I see the older Toro (524, 824) have a drum like augers. Are they more efficient? For me, the drum takes most of the space. It is not going to move much snow. What is the point?


----------



## LET-UT (Jan 5, 2016)

I've thought the same thing, but I have no experience with the "drum-type" auger. I've also noted that same augers have a "serrated edge" like my Ariens Drift-Crusher 4000 (aka Deluxe 28") while others are smooth. I can say the serrated edge is nice when biting into crusty snow.


----------



## bcjm (May 29, 2015)

Serrated or not is another thing I am interested to know. I have never had a serrated auger. I don't see that provides much help


----------



## YSHSfan (Jun 25, 2014)

To my knowledge, the "drum" style augers used on older toros is designed to keep the impeller/chute from clogging up (the "drums" would take space and only let so much snow into the impeller so that it does not get overloaded and clogg).

The serrated augers make a huge difference (specially the ones that have "off-set" serrations like Honda and Yamaha) when dealing with hard packed snow (EOD mainly), they would "cut" thru it instead or wanting to ride over with non-serrated augers.


----------



## Kiss4aFrog (Nov 3, 2013)

:sigh: The serrated are also more likely to "grab a hold" of a chunk of ice or frozen snow and break or crush it into smaller parts rather than a smooth auger just feeding it whole into your impeller !!


----------



## detdrbuzzard (Jan 20, 2012)

my old neighbor ( he moved ) had an ariens and then a troy built and all I can say is that my drum style toro 521 blew snow as good as either of those machines, only problem I had with the 521 was a lack of traction on ice


----------



## mikeinri (Mar 16, 2015)

Wow, learn something every day. I always thought the drum style meant it was single-stage.

I would hazard a guess that the open style is MUCH easier and cheaper to produce, even if serrated.

Mike


----------



## bcjm (May 29, 2015)

If the drum is to limited the amount of snow into the second stage then the blower can never travel fast. All the "extra" snow will just be packed in the same spot.
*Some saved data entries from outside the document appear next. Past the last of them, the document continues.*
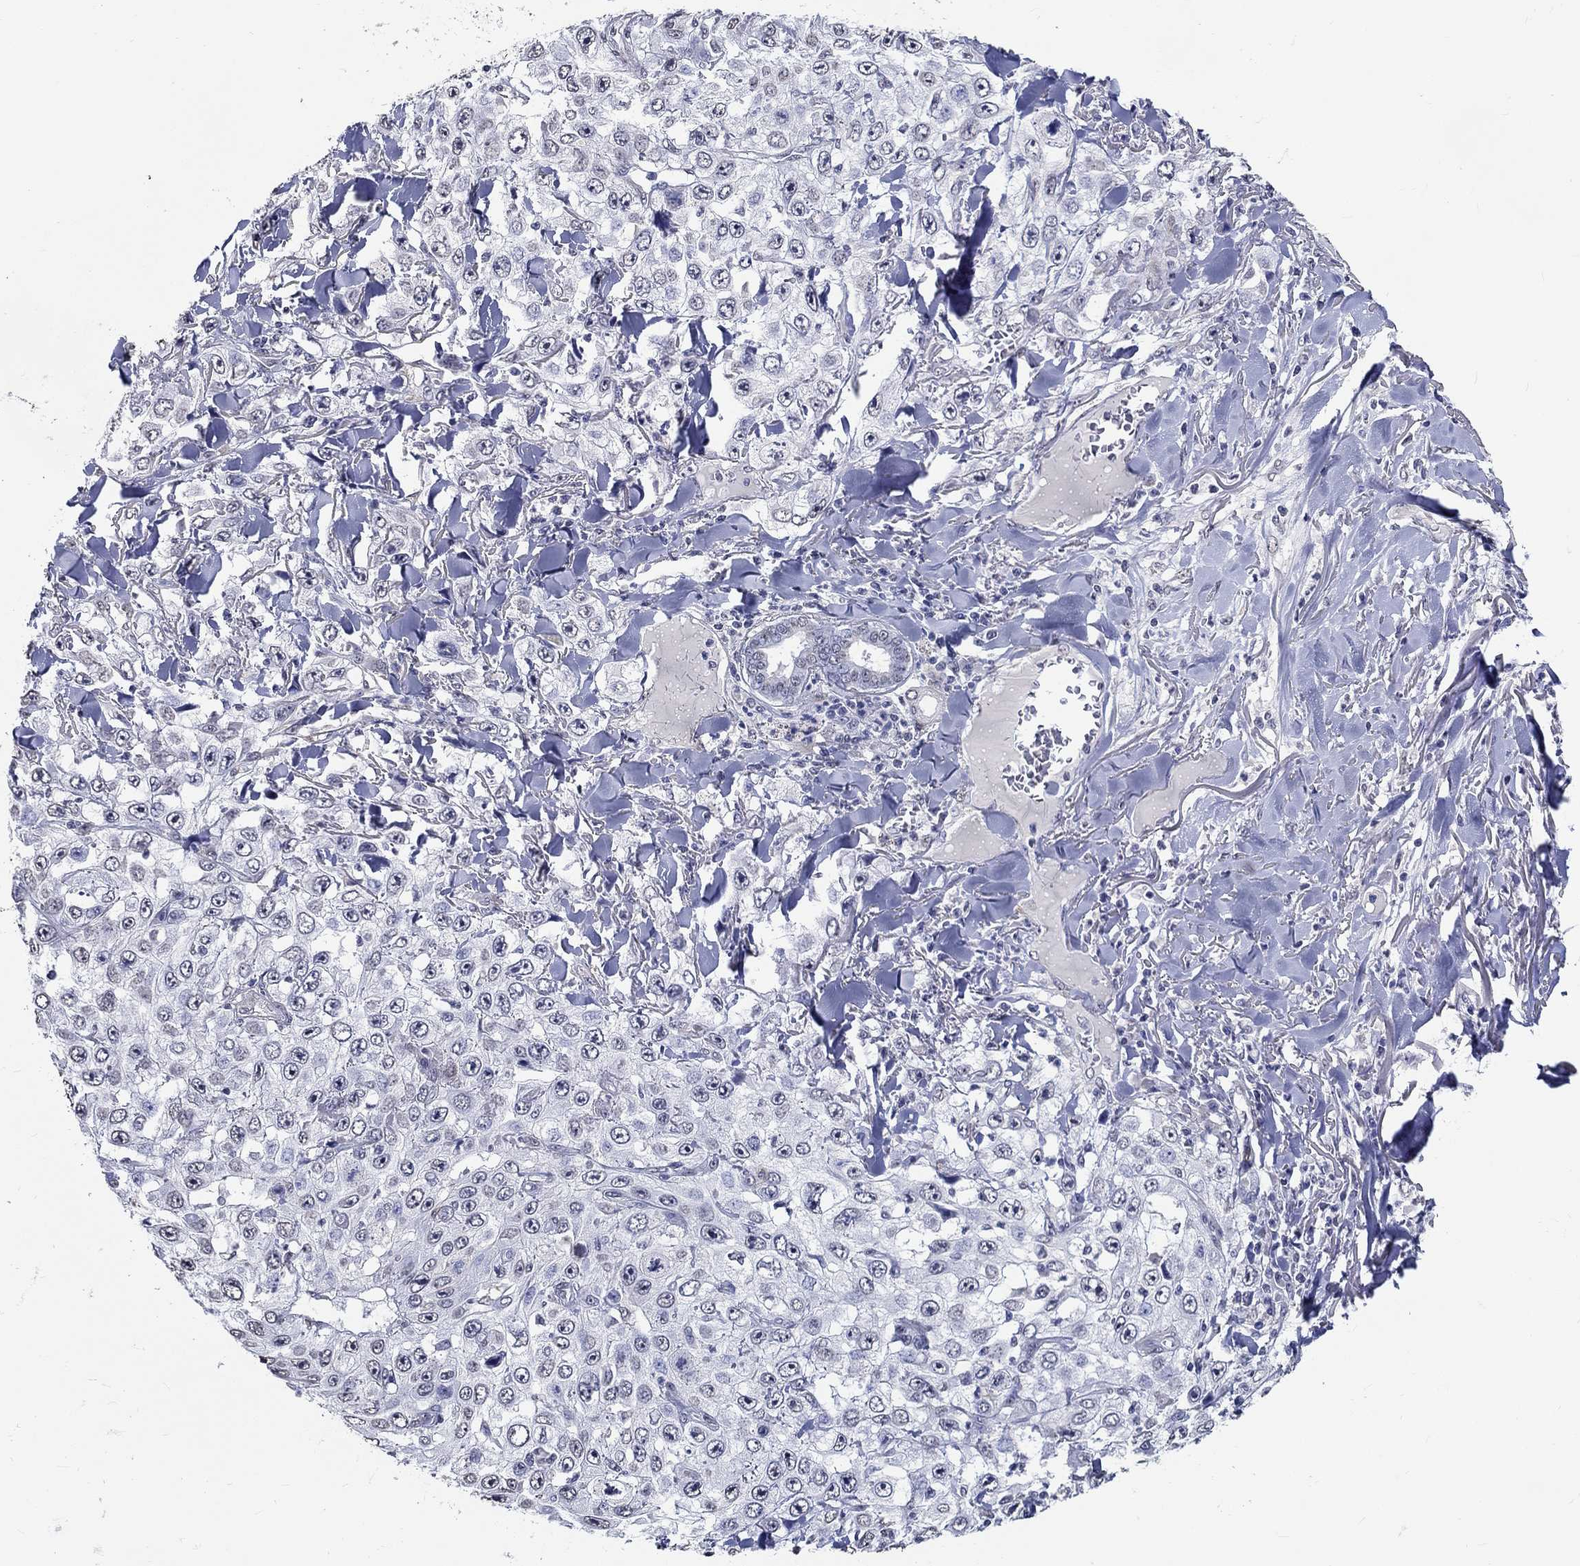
{"staining": {"intensity": "negative", "quantity": "none", "location": "none"}, "tissue": "skin cancer", "cell_type": "Tumor cells", "image_type": "cancer", "snomed": [{"axis": "morphology", "description": "Squamous cell carcinoma, NOS"}, {"axis": "topography", "description": "Skin"}], "caption": "Tumor cells are negative for protein expression in human skin squamous cell carcinoma.", "gene": "PDE1B", "patient": {"sex": "male", "age": 82}}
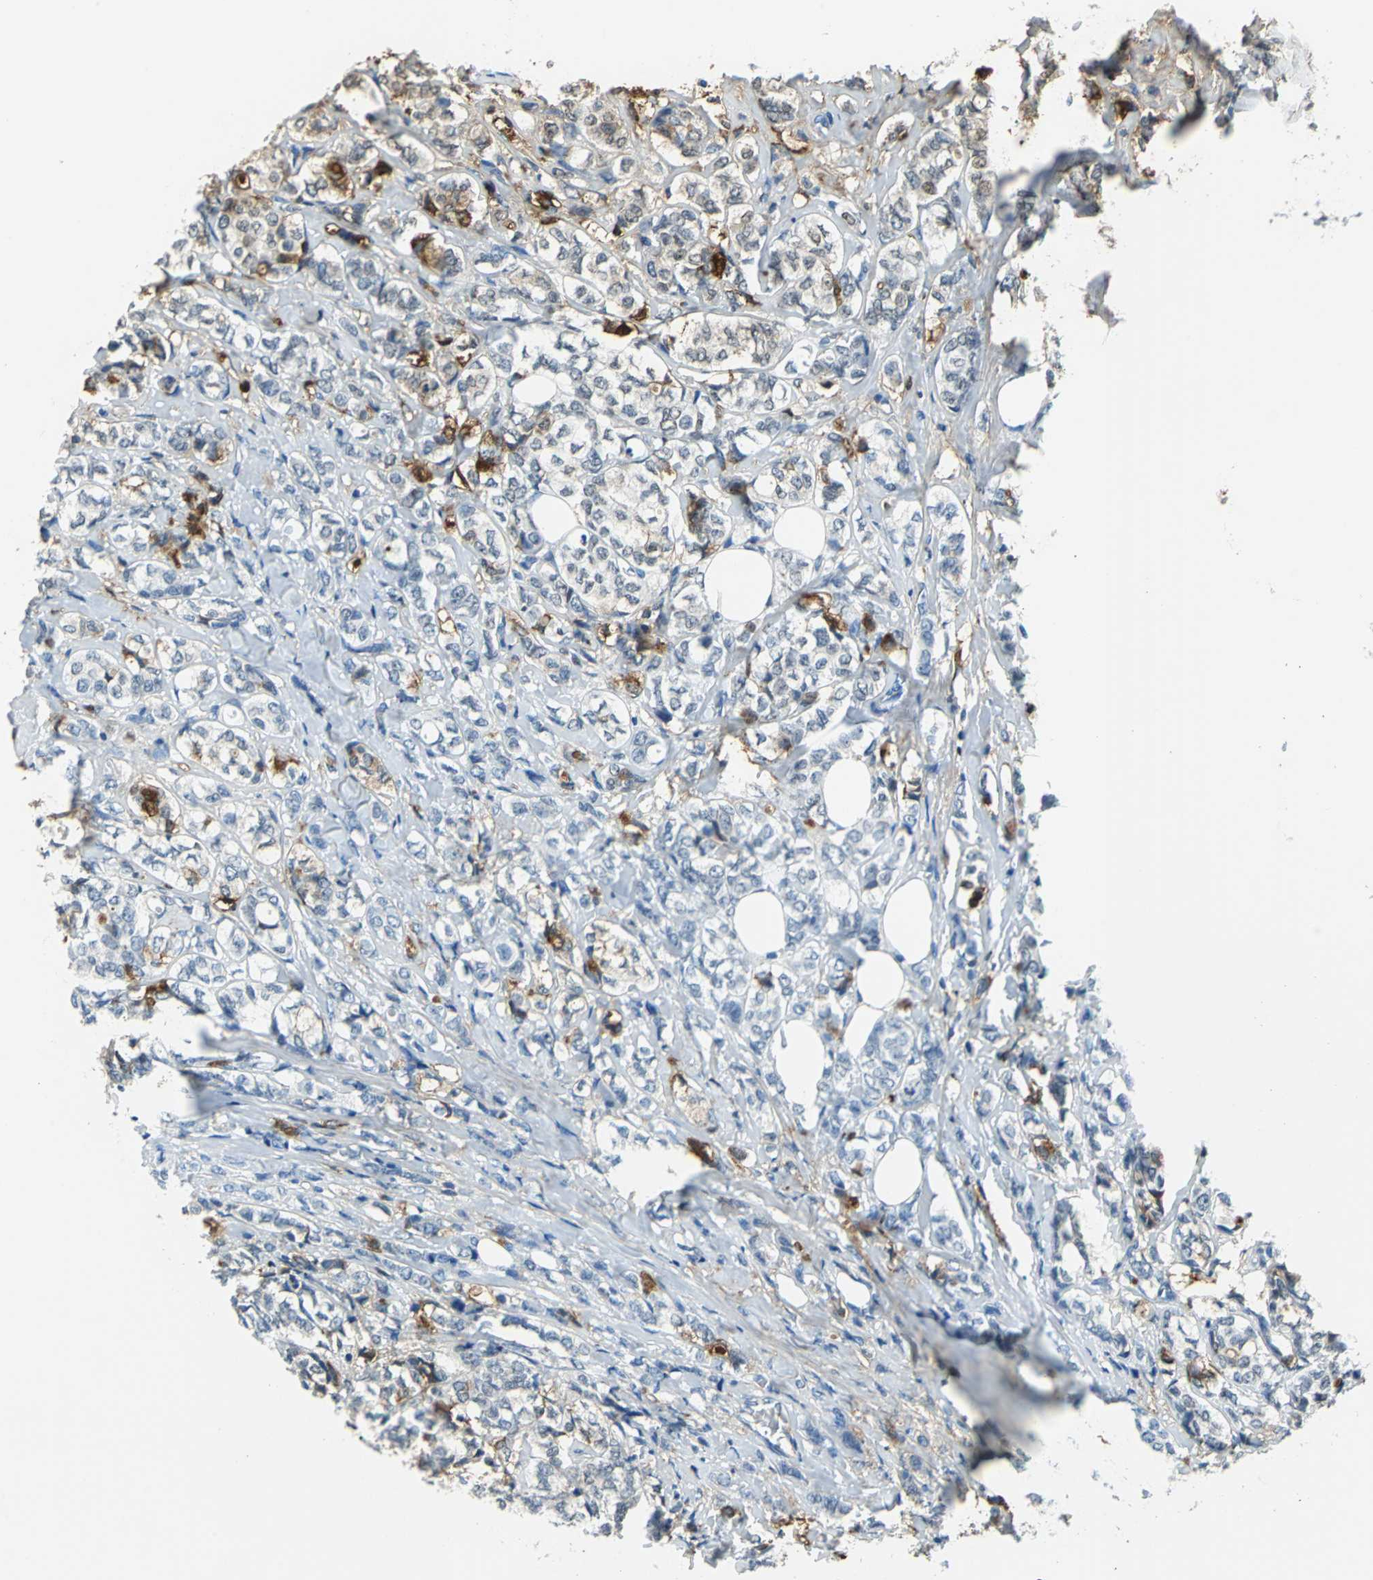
{"staining": {"intensity": "strong", "quantity": "25%-75%", "location": "cytoplasmic/membranous"}, "tissue": "breast cancer", "cell_type": "Tumor cells", "image_type": "cancer", "snomed": [{"axis": "morphology", "description": "Lobular carcinoma"}, {"axis": "topography", "description": "Breast"}], "caption": "Strong cytoplasmic/membranous expression is appreciated in about 25%-75% of tumor cells in breast cancer (lobular carcinoma). The protein is stained brown, and the nuclei are stained in blue (DAB IHC with brightfield microscopy, high magnification).", "gene": "ALB", "patient": {"sex": "female", "age": 60}}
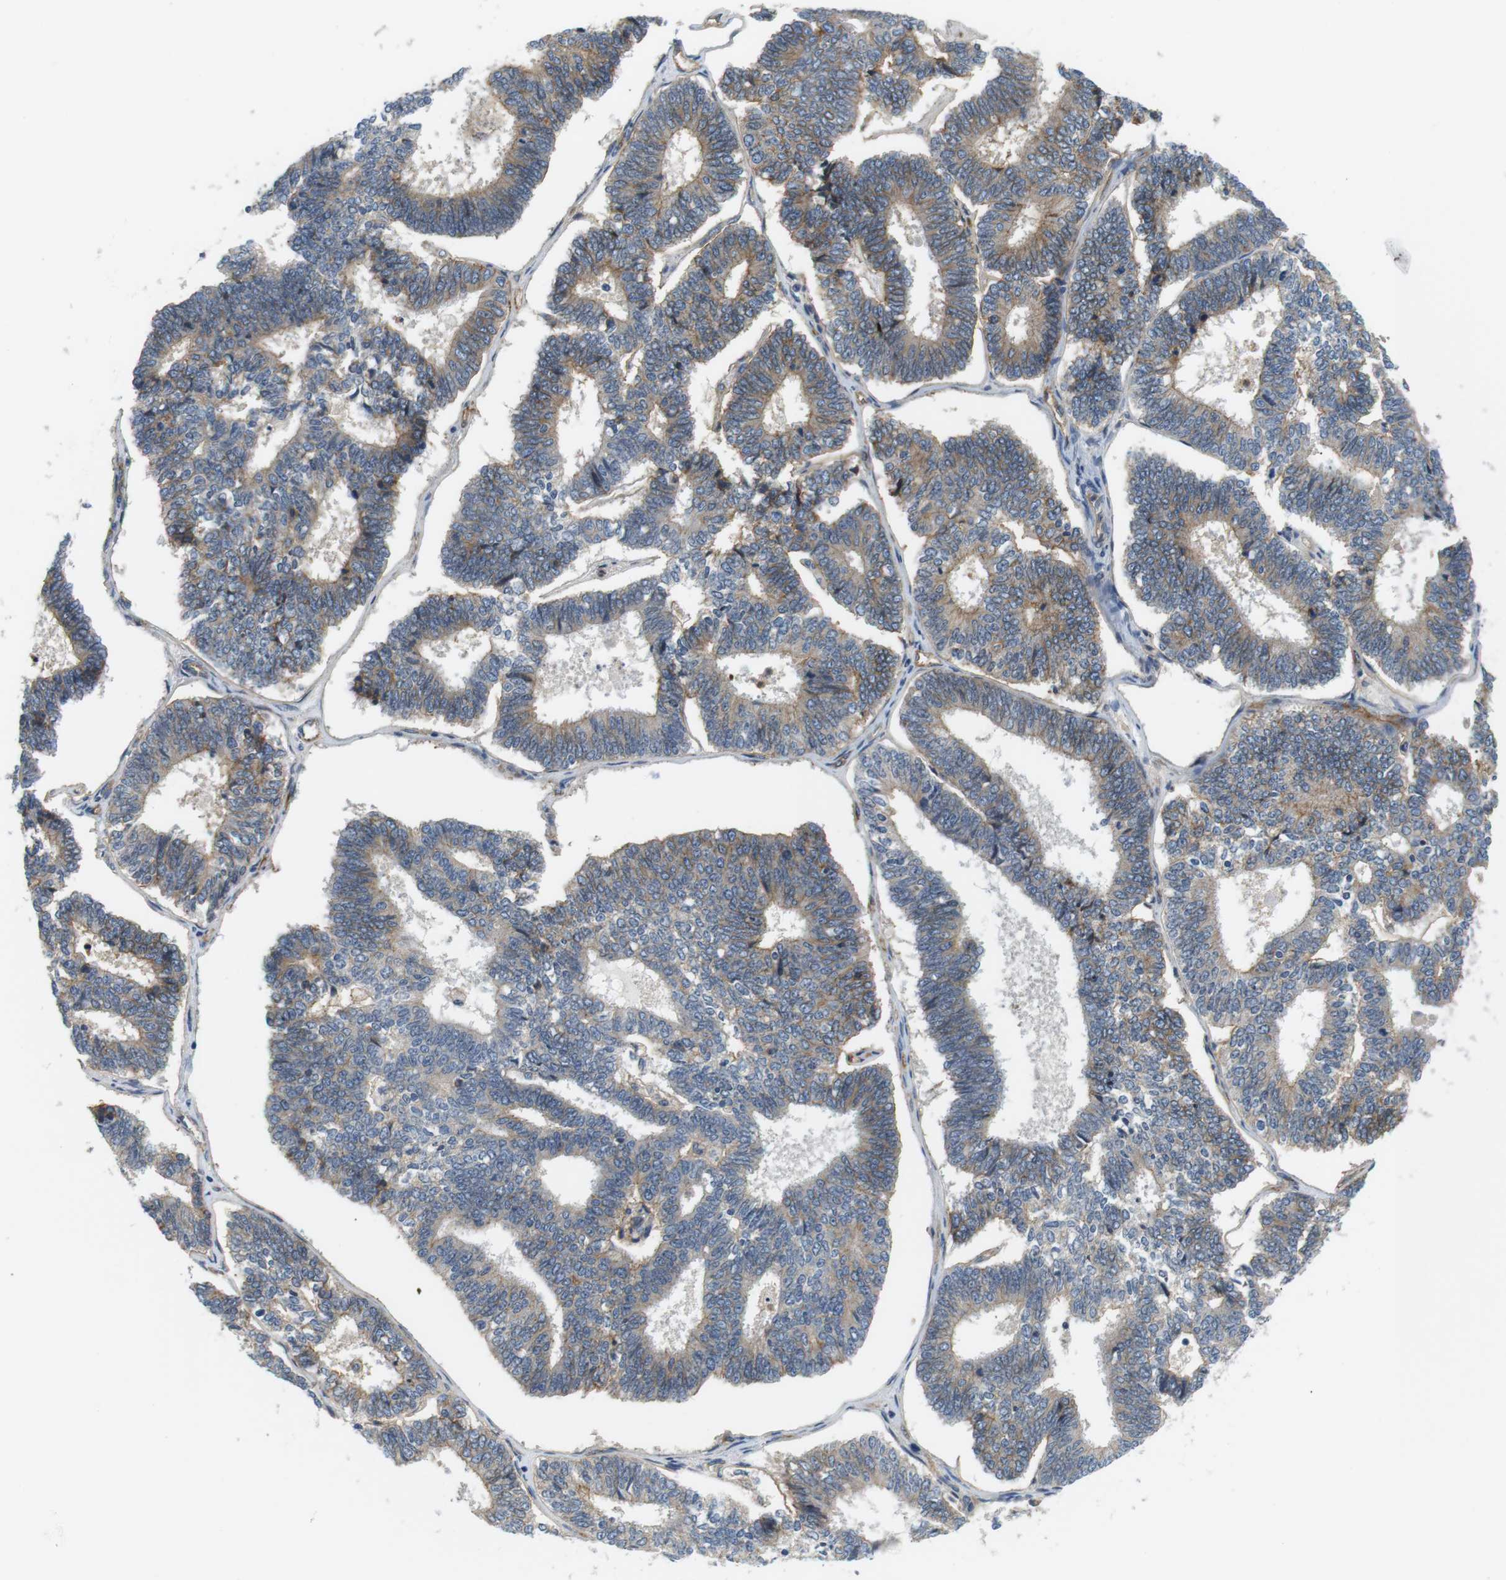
{"staining": {"intensity": "moderate", "quantity": "25%-75%", "location": "cytoplasmic/membranous"}, "tissue": "endometrial cancer", "cell_type": "Tumor cells", "image_type": "cancer", "snomed": [{"axis": "morphology", "description": "Adenocarcinoma, NOS"}, {"axis": "topography", "description": "Endometrium"}], "caption": "Protein staining shows moderate cytoplasmic/membranous staining in about 25%-75% of tumor cells in endometrial cancer (adenocarcinoma). (brown staining indicates protein expression, while blue staining denotes nuclei).", "gene": "SLC30A1", "patient": {"sex": "female", "age": 70}}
Maybe there are other reasons they designed that way.


----------



## SNOWJOB1125 (Apr 4, 2015)

my buddy has a drum toro powershift 9hp and it heaves snow..also harder to bust a shear pin


----------



## RAYAR (Mar 7, 2015)

Looking at things a in a different mind, the drum type auger would feed more snow into the impeller as it doesn't have the void in the center of an open auger to just tumble around in and wait to eventually get fed into the impeller. I don't have experience with a drum type auger, this is just seeing a picture in my mind as to what is actually happening with the auger working or moving the snow and feeding the impeller. So in my mind, the drum type auger would be more rugged and do a better job as to what the auger should be doing. It turns fast enough to chew through the snow. I can't see this being an obstacle to not being able to move the blower as fast through the snow as an open auger design.


----------



## Spectrum (Jan 6, 2013)

RAYAR said:


> Looking at things a in a different mind, the drum type auger would feed more snow into the impeller as it doesn't have the void in the center of an open auger to just tumble around in and wait to eventually get fed into the impeller. I don't have experience with a drum type auger, this is just seeing a picture in my mind as to what is actually happening with the auger working or moving the snow and feeding the impeller. So in my mind, the drum type auger would be more rugged and do a better job as to what the auger should be doing. It turns fast enough to chew through the snow. I can't see this being an obstacle to not being able to move the blower as fast through the snow as an open auger design.


I think we have a winner here. 

If I were building a feed screw it would not be centerless. The unconstrained snow in the center has no value. In wet snow the arms can load up like dough hooks creating a wasteful drag on the system. As long as the working volume of the screw fills the impeller cavity that is all you want or need. Any more and you are plowing.

Toro's general design philosophy as I know it is to build a gear case that does not rely on shear pins, it is made to absorb a stall on overload. This dilutes the hardship of the shear bolts being difficult to access. The downside is if the jam hard it's a project but.... those models had bolt on collector side walls so you are not trapped in a weldment.

Mounting the auger leads to a cylinder affords much more potential support than 2 or 3 arms on a side.

I'm guessing that cost drove them from the design as steel rose in price.

They were a tough competitor to Gilson in the day.

Pete


----------